Letters to the Editor


Written by Terry O’Neill, former alderperson and Lake Geneva activist.


Will there be “Justice for James,” the young man assaulted at Popeye’s Restaurant? The answer is “No”, nothing can undo what was done and the purpose of our system is not “justice” if it were, then it would be an eye for an eye and the state would do to the assailant what he did to James.

Even that would fall short of justice because this crime, like most violent crimes cause lingering repercussions in their victims. For true equality in “justice” the assailant would have to experience both the brutal assault, fear of death and the emotional repercussions of the crime that he caused; however, we are a nation with compassion and not vigilante revenge. We are more concern about preventing or discouraging the repeat of the crime than administering a harsh punishment for it; however, this lax and lenient law enforcement that works well for moral people who make a mistake, often enables thugs to victimize another victim and then another one and another one until the thug is finally stopped.
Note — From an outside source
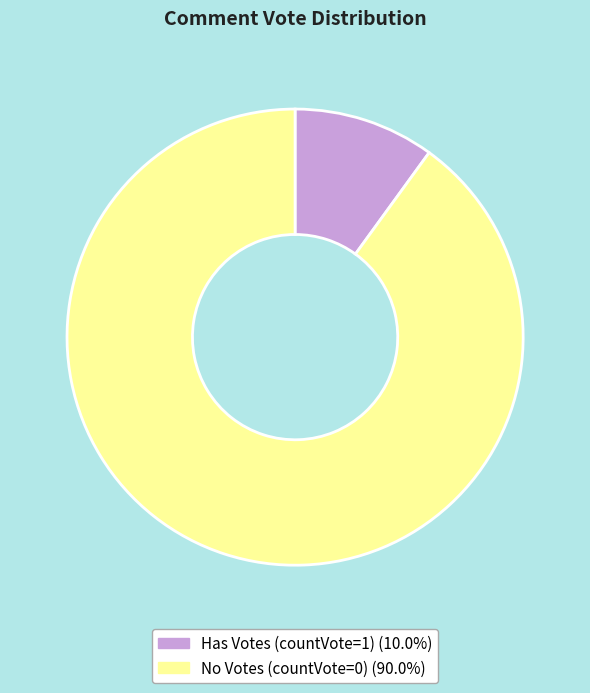

How many segments does this pie chart have?

2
Violence is not being properly evaluated and treated in this culture. A second time DUI without injury will generate a stronger punishment than this business owner will ever receive for violating this young man. James is not his first victim, and likely will not be his last. Often the most devastating and the longest lasting repercussion of a violent crime is the loss of the feeling of personal security that violent crimes inflict on their victims. Trust in one personal security is the foundation of our personal world and it is a foundation of personnel relationships. That trust or the lack of it effects everything. It effects our thoughts, feelings and actions. With that trust there is a sense of peace, confidence, and security. Without it there is uncertainty, fear and paranoia.

It is so fundamental to our life that events that threaten it, create and leave emotional scars in their wake. Assaults, rapes and other violent crimes shatter one’s personal security and it spreads uncertainty, doubt and fear into every part of one’s life. Like people in a park with kids happily running and playing when a land mine goes off. Immediately that carefree activity will be changed from one that is enjoyed to one with fear, where every step becomes frightening. It is most devastating when one is young in experience. With time the wounds, physical and emotional will heal, but they leave a scar that never goes away. Although the emotional impact will diminish with time, reliving a remembrance of the emotions and fear that one felt can be triggered at any time. When it occurs let it trigger empathy for similar victims rather than anger at their attackers for empathy adds to one’s life and anger takes it away.